== Text under study ==
# # #

Return on Equity – brilliant!
I first heard the term “return on equity” or “ROE” from Paul Xavier of HiREI – our local real estate investor club here in Hawaii – a few months ago. It struck me like a bolt of lightning – a new way of looking at what makes the best financial sense – and then, like a flash, the impact of it began to fade. In other words, Aunty forgot about it.
At last night’s HiREI meeting, Paul lead an open forum type of meeting with questions and answers and he again mentioned “return on equity”, and Aunty’s ears perked up and the gears in Aunty’s head started whirling and buzzing.
Return on equity is different from the more common real estate terms of ROI – return on investment or NOI – net operating income, or CAP rates, etc.
First, a mini Aunty lesson on ROI
Return on investment (ROI) is computed in different ways by different people using different variables. Aunty uses a couple of formulas based on rental income. Rental income that you receive from the property divided by the amount of dollars that you actually invest with (all cash or down payment) is one way. Another way is rental income divided by the purchase price. So, if you buy a $100,000 single family home for all cash, and you get $1000 per month (after expenses such as HOA payments, insurance, property taxes, repairs etc.), then your annualized ROI is 12%. How come? You get $12,000 over the 12 months divided by the $100,000 that you took out of pocket to purchase the place.

# # #

== Data supplied ==
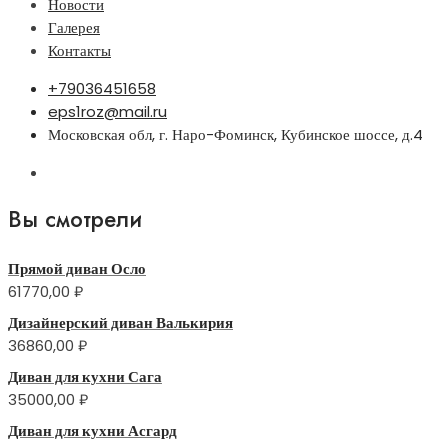
Новости
Галерея
Контакты
+79036451658
eps1roz@mail.ru
Московская обл, г. Наро-Фоминск, Кубинское шоссе, д.4
Вы смотрели
Прямой диван Осло
61770,00
₽
Дизайнерский диван Валькирия
36860,00
₽
Диван для кухни Сага
35000,00
₽
Диван для кухни Асгард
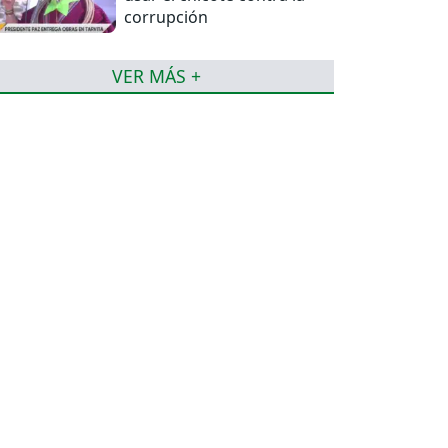
corrupción
VER MÁS +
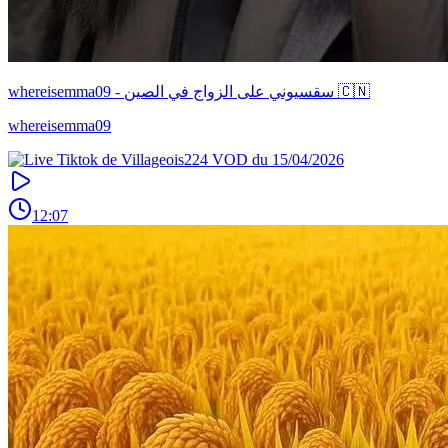
whereisemma09 - سقسيوني على الزواج في الصين 🇨🇳
whereisemma09
12:07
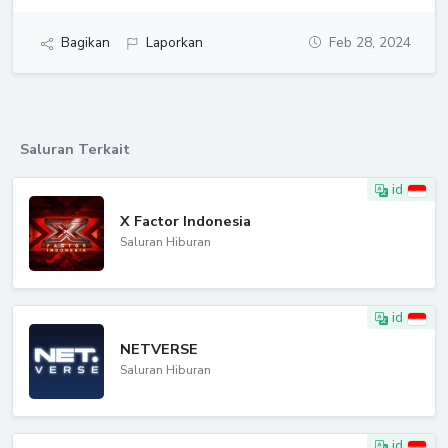
Bagikan
Laporkan
Feb 28, 2024
Saluran Terkait
id
X Factor Indonesia
Saluran Hiburan
id
NETVERSE
Saluran Hiburan
id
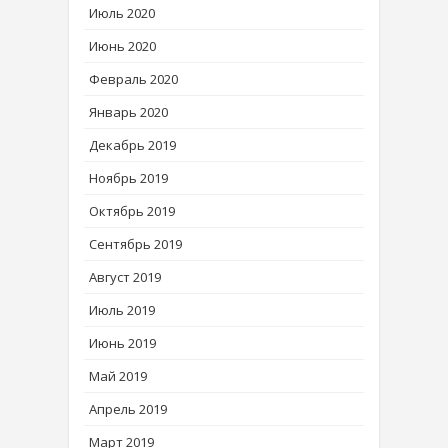
Июль 2020
Июнь 2020
Февраль 2020
Январь 2020
Декабрь 2019
Ноябрь 2019
Октябрь 2019
Сентябрь 2019
Август 2019
Июль 2019
Июнь 2019
Май 2019
Апрель 2019
Март 2019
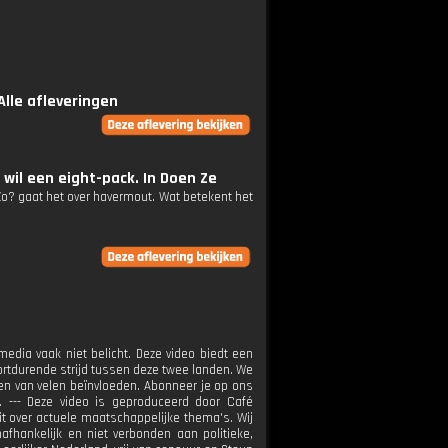
Alle afleveringen
wil een eight-pack. In Doen Ze
 Zo? gaat het over havermout. Wat betekent het
edia vaak niet belicht. Deze video biedt een
ortdurende strijd tussen deze twee landen. We
ven van velen beïnvloeden. Abonneer je op ons
s. --- Deze video is geproduceerd door Café
it over actuele maatschappelijke thema's. Wij
fhankelijk en niet verbonden aan politieke,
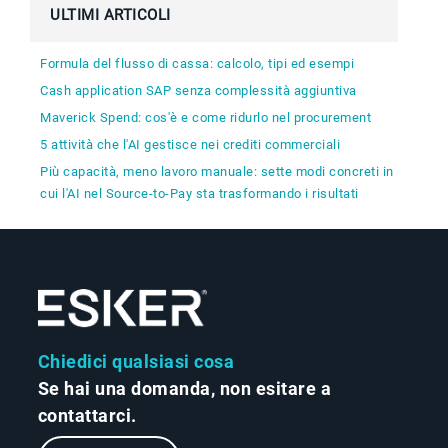
ULTIMI ARTICOLI
Formula del flusso di cassa: calcolo, tipi ed esempi
Cash application SAP senza complessità aggiuntiva
Maverick Spend: cos'è e come ridurlo nel procurement
5 attività che l'AI gestisce nei crediti commerciali
Più capacità, meno lavoro manuale: sette modi concreti in
cui l'AI nel Source-to-Pay sta trasformando i risultati
Chiedici qualsiasi cosa
Se hai una domanda, non esitare a
contattarci.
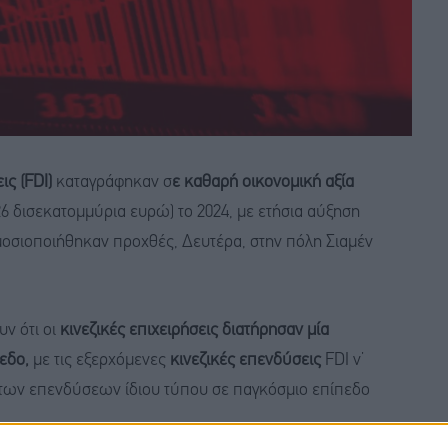
ς (FDI)
καταγράφηκαν σ
ε καθαρή οικονομική αξία
6 δισεκατομμύρια ευρώ) το 2024, με ετήσια αύξηση
ημοσιοποιήθηκαν προχθές, Δευτέρα, στην πόλη Σιαμέν
ν ότι οι
κινεζικές επιχειρήσεις διατήρησαν μία
εδο,
με τις εξερχόμενες
κινεζικές επενδύσεις
FDI ν’
υ των επενδύσεων ίδιου τύπου σε παγκόσμιο επίπεδο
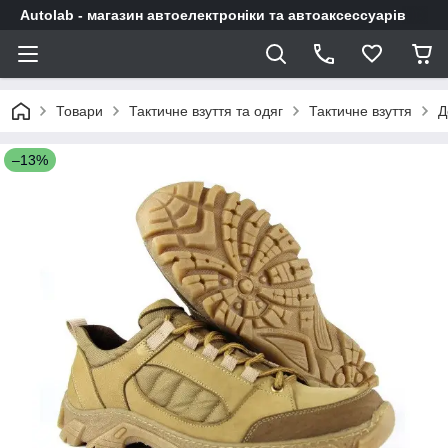
Autolab - магазин автоелектроніки та автоаксессуарів
Товари
Тактичне взуття та одяг
Тактичне взуття
Д
–13%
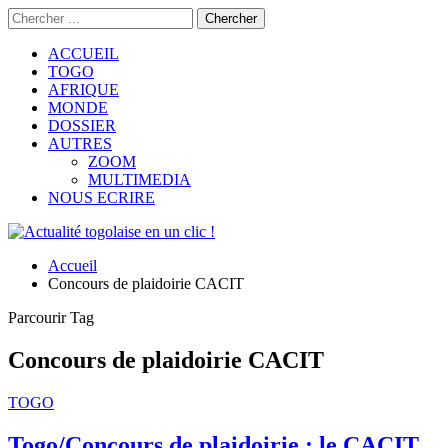
ACCUEIL
TOGO
AFRIQUE
MONDE
DOSSIER
AUTRES
ZOOM
MULTIMEDIA
NOUS ECRIRE
Accueil
Concours de plaidoirie CACIT
Parcourir Tag
Concours de plaidoirie CACIT
TOGO
Togo/Concours de plaidoirie : le CACIT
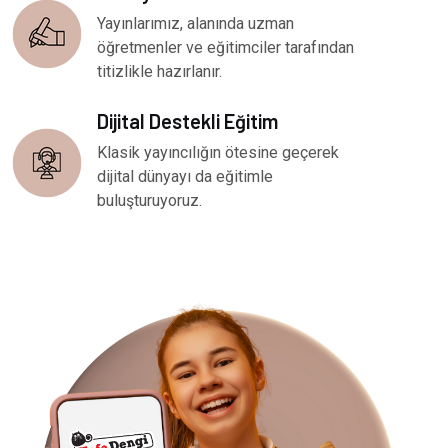
Yayınlarımız, alanında uzman
öğretmenler ve eğitimciler tarafından
titizlikle hazırlanır.
Dijital Destekli Eğitim
Klasik yayıncılığın ötesine geçerek
dijital dünyayı da eğitimle
buluşturuyoruz.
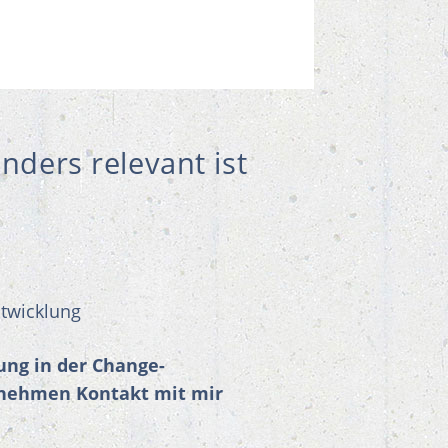
ders relevant ist
twicklung
tung in der Change-
 nehmen Kontakt mit mir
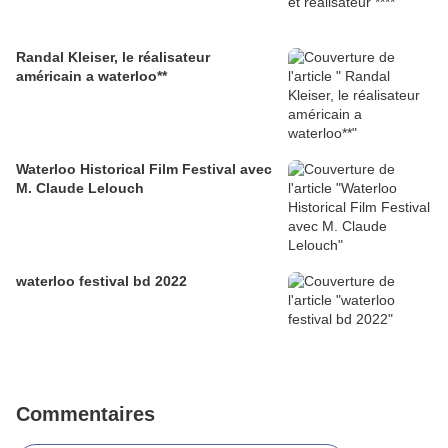
Randal Kleiser, le réalisateur
américain a waterloo**
Waterloo Historical Film Festival avec
M. Claude Lelouch
waterloo festival bd 2022
Commentaires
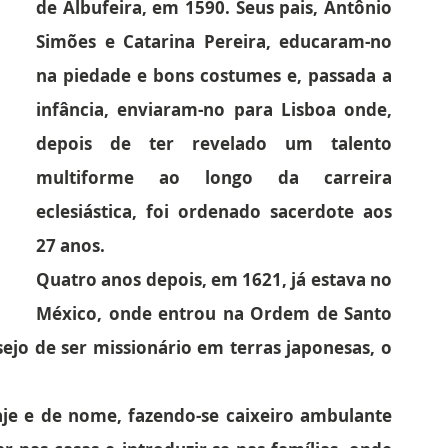
de Albufeira, em 1590. Seus pais, Antônio 
Simões e Catarina Pereira, educaram-no 
na piedade e bons costumes e, passada a 
infância, enviaram-no para Lisboa onde, 
depois de ter revelado um talento 
multiforme ao longo da carreira 
eclesiástica, foi ordenado sacerdote aos 
27 anos.
Quatro anos depois, em 1621, já estava no 
México, onde entrou na Ordem de Santo 
sejo de ser missionário em terras japonesas, o 
je e de nome, fazendo-se caixeiro ambulante 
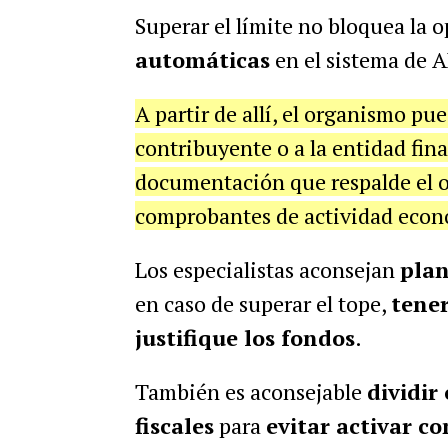
Superar el límite no bloquea la 
automáticas
en el sistema de 
A partir de allí, el organismo pu
contribuyente o a la entidad fina
documentación que respalde el or
comprobantes de actividad econ
Los especialistas aconsejan
plan
en caso de superar el tope,
tene
justifique los fondos
.
También es aconsejable
dividir
fiscales
para
evitar activar co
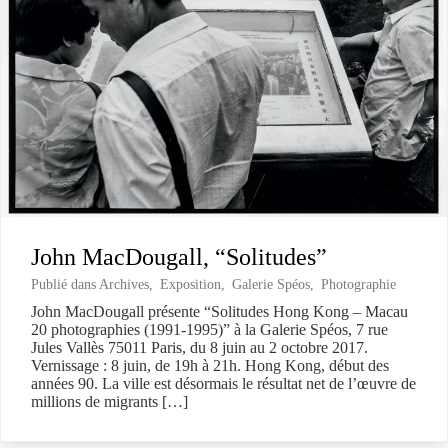
John MacDougall, “Solitudes”
Publié dans
Archives
,
Exposition
,
Galerie Spéos
,
Photographie
John MacDougall présente “Solitudes Hong Kong – Macau
20 photographies (1991-1995)” à la Galerie Spéos, 7 rue
Jules Vallès 75011 Paris, du 8 juin au 2 octobre 2017.
Vernissage : 8 juin, de 19h à 21h. Hong Kong, début des
années 90. La ville est désormais le résultat net de l’œuvre de
millions de migrants […]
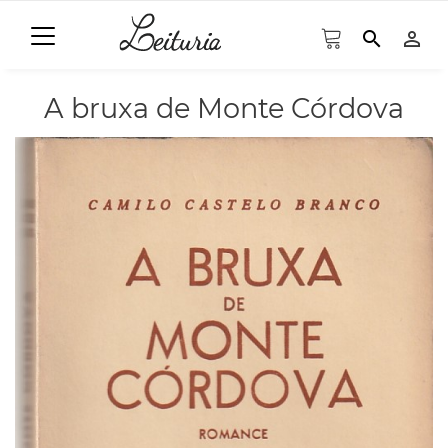
search
person_outline
A bruxa de Monte Córdova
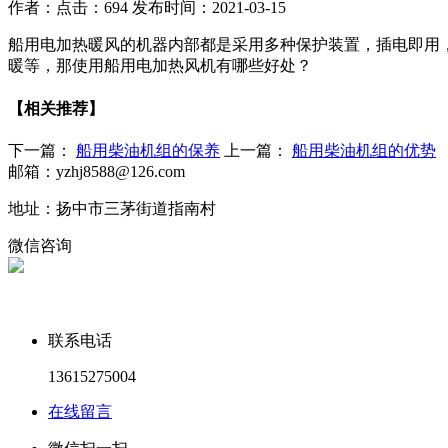
作者：
点击：694
发布时间：2021-03-15
船用电加热暖风的机器内部都是采用多种保护装置，插电即用
暖等，那使用船用电加热风机有哪些好处？
【相关推荐】
下一篇：
船用柴油机组的保养
上一篇：
船用柴油机组的优势
邮箱：yzhj8588@126.com
地址：扬中市三茅街道指南村
微信咨询
联系电话
13615275004
在线留言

# # #

== Exercise prompt ==
Answer these questions from the post on return on equity:
1. Who first introduced Aunty to the term "return on equity," and what group is he from?
2. Besides ROI, which two real estate terms does the post name as different from return on equity?
3. In the single family home example, what annualized ROI does the post give?

== Exercise response ==
1. Paul Xavier of HiREI, the local real estate investor club in Hawaii.
2. NOI (net operating income) and CAP rates.
3. 12%, from $12,000 of rental income over 12 months divided by the $100,000 purchase price.